**Actions requises**
- A) Recopiez le bloc de texte à l'identique, en commençant par « Il y a moins » et en allant jusqu'à « culture de mort. ».
- B) Répondez brièvement aux questions suivantes sur le bloc de texte :
(i) Quel journal est nommé ?
(ii) Dans quel lieu Lassana Bathily a-t-il montré son courage ?
(iii) Dans quelle commune se trouve l'entreprise dont le directeur et le graphiste sont mentionnés ?

**Bloc de texte**
####################
Il y a moins d'un mois l’horreur a touché notre pays et nous en avons tous été profondément marqués. La cruauté de ces hommes assassinant froidement des membres de la rédaction du journal « Charlie Hebdo », des employés ou des policiers, comme celle du preneur d’otages de l’hyper cacher de la porte de Vincennes, nous sidère. Immédiatement, un cri s’est fait entendre, unanime, pour dire non à cette violence, à cette haine, à cette culture de mort.
En même temps, et comme toujours, l’horreur a côtoyé ce qui justifie de continuer à croire en l’homme : que ce soit l’abnégation du directeur et du graphiste de l’entreprise de Dammartin-en-Goële ou le courage de Lassana Bathily à Vincennes.
####################
**Enregistrements conservés**
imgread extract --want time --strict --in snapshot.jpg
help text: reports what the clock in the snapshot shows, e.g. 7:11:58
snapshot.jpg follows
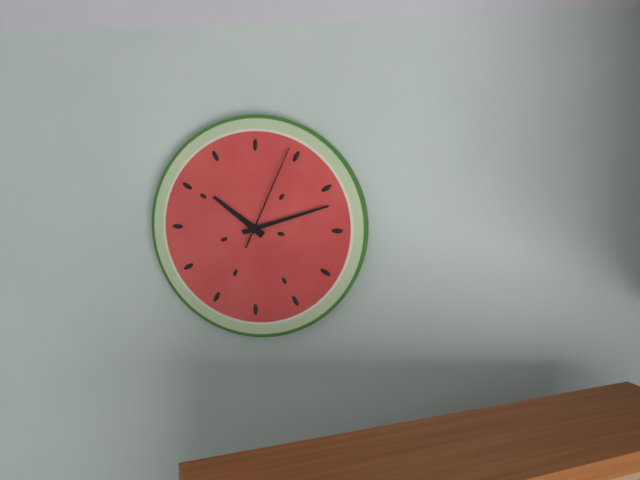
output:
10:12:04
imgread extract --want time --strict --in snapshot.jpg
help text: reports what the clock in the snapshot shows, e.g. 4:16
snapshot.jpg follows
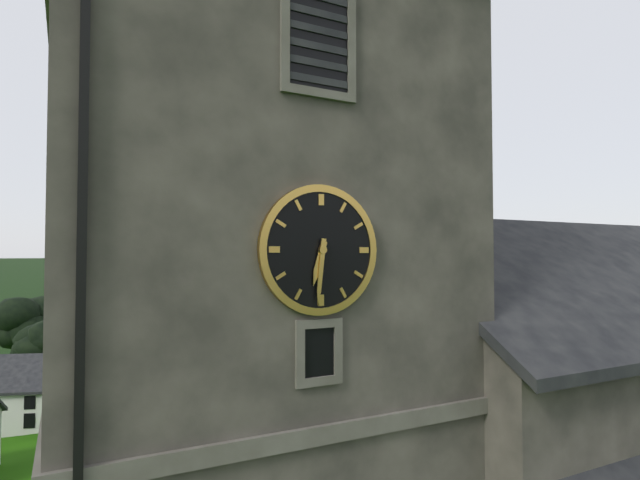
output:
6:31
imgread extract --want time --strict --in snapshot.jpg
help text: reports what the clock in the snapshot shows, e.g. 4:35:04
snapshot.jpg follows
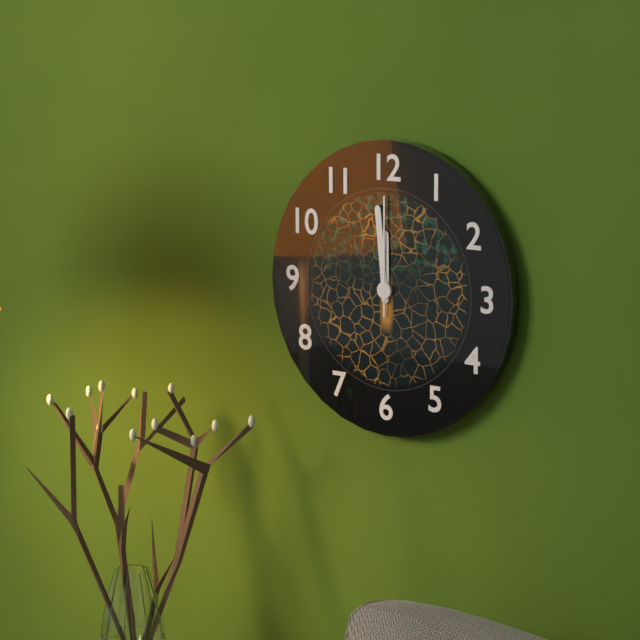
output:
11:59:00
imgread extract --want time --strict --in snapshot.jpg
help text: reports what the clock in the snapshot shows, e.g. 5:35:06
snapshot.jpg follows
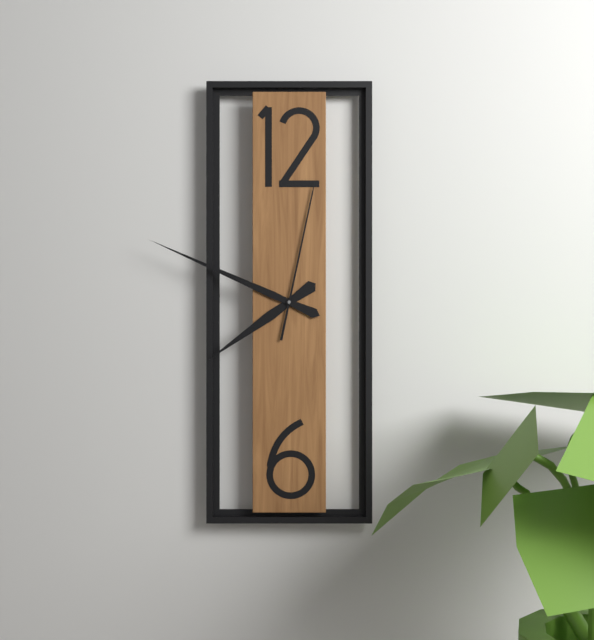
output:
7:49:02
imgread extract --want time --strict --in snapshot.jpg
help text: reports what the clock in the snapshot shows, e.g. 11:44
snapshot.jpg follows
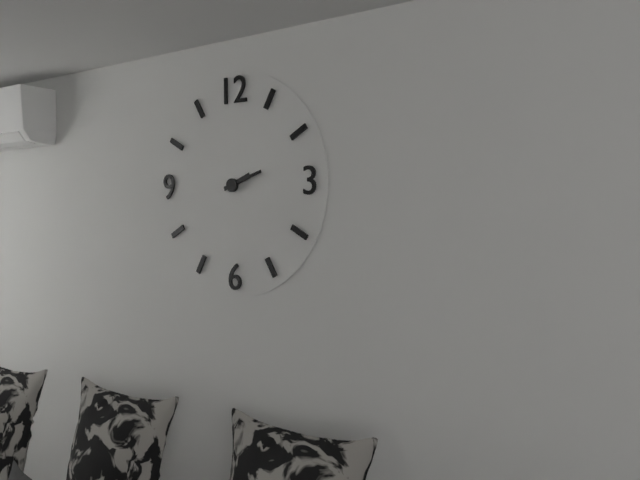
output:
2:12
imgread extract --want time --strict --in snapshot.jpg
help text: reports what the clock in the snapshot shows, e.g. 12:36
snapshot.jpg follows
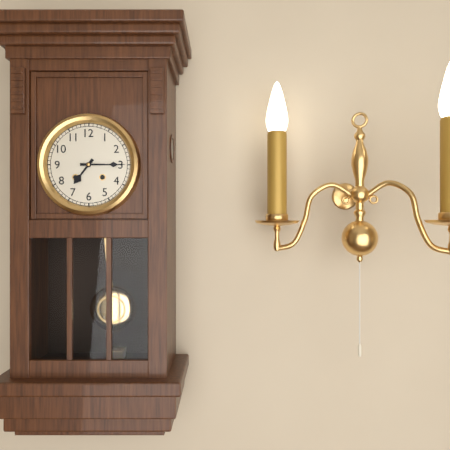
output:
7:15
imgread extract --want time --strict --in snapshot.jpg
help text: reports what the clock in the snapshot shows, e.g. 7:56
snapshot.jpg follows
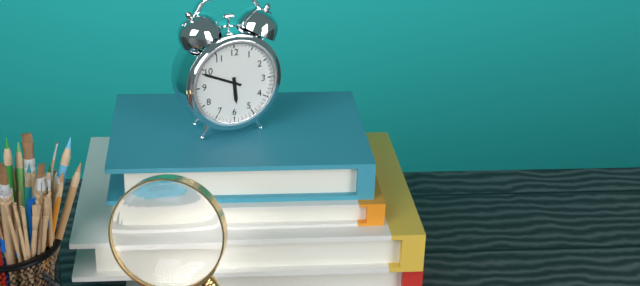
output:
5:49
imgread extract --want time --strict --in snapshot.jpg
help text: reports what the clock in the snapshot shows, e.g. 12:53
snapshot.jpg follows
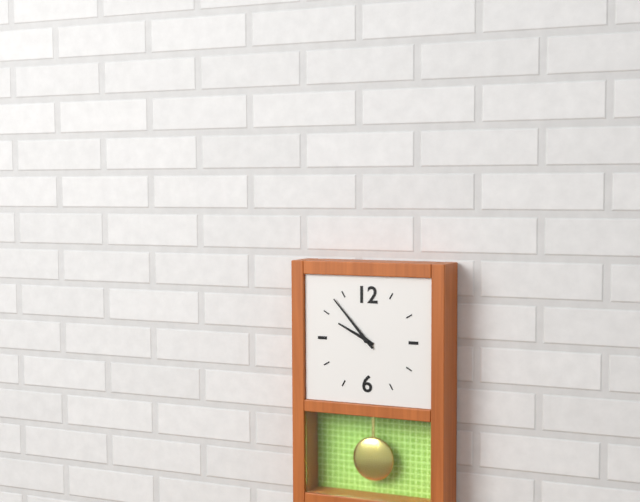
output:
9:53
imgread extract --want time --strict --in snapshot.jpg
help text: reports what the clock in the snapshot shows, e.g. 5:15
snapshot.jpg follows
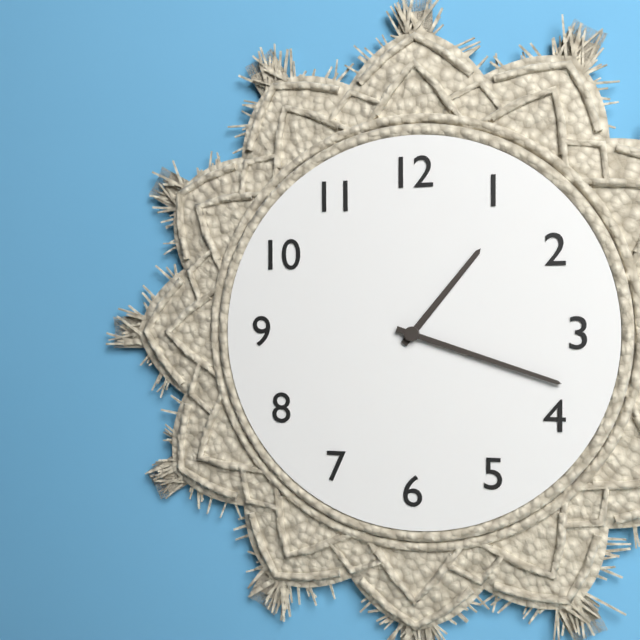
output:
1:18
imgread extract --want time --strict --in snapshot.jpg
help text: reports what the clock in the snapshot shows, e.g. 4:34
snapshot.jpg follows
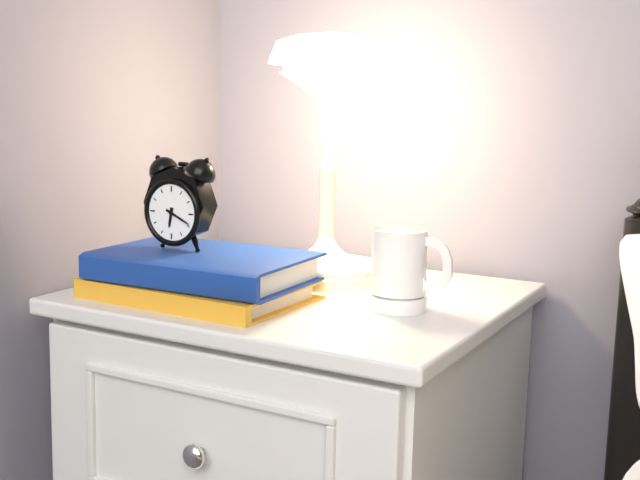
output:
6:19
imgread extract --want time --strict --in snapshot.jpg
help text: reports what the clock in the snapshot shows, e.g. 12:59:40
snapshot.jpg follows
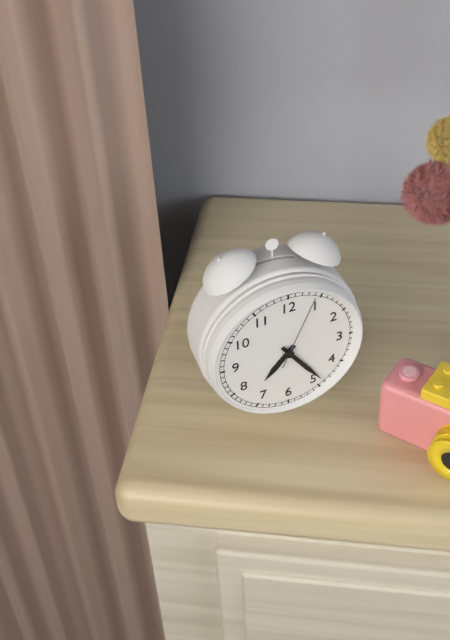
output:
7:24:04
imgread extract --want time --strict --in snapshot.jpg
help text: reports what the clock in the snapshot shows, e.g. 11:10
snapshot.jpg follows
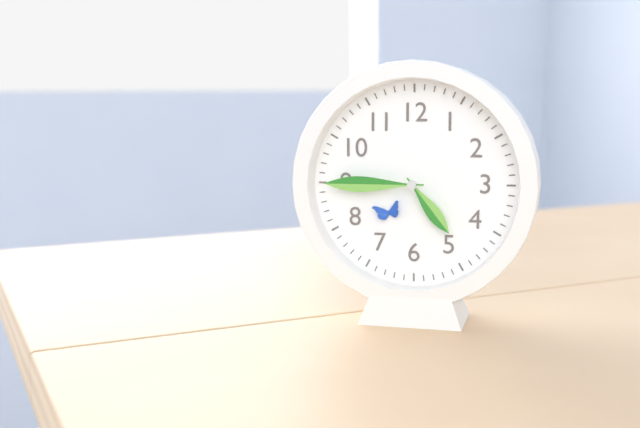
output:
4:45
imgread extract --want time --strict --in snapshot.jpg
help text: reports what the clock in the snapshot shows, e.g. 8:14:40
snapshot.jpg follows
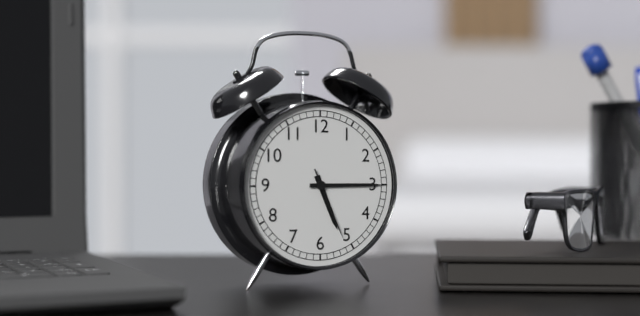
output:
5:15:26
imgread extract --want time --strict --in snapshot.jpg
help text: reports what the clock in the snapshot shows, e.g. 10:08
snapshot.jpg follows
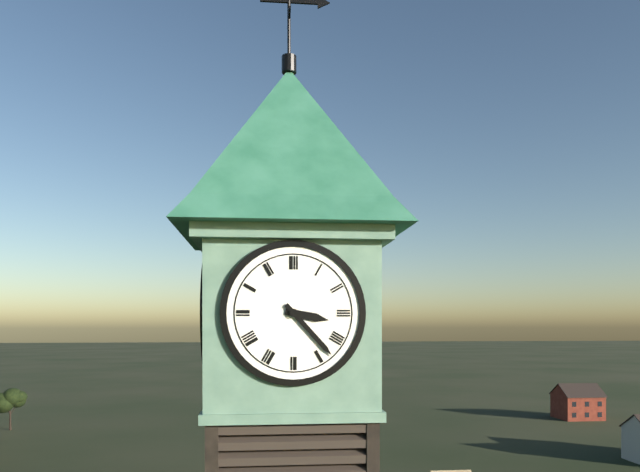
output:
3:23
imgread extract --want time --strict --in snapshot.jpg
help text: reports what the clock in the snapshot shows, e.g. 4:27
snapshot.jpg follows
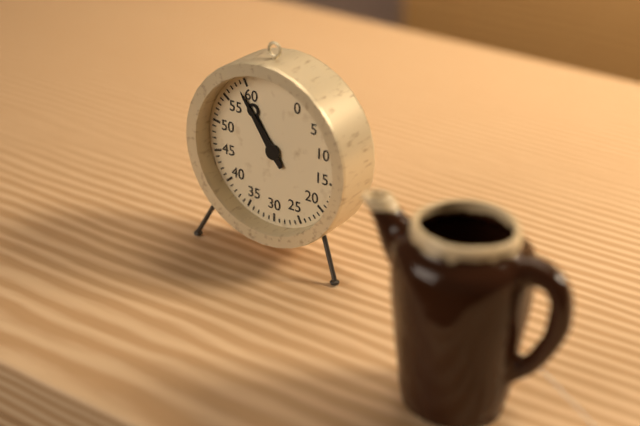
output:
####################
**Réponses point par point**
- A)
Il y a moins d'un mois l’horreur a touché notre pays et nous en avons tous été profondément marqués. La cruauté de ces hommes assassinant froidement des membres de la rédaction du journal « Charlie Hebdo », des employés ou des policiers, comme celle du preneur d’otages de l’hyper cacher de la porte de Vincennes, nous sidère. Immédiatement, un cri s’est fait entendre, unanime, pour dire non à cette violence, à cette haine, à cette culture de mort.

- B)
(i) « Charlie Hebdo »
(ii) À Vincennes
(iii) Dammartin-en-Goële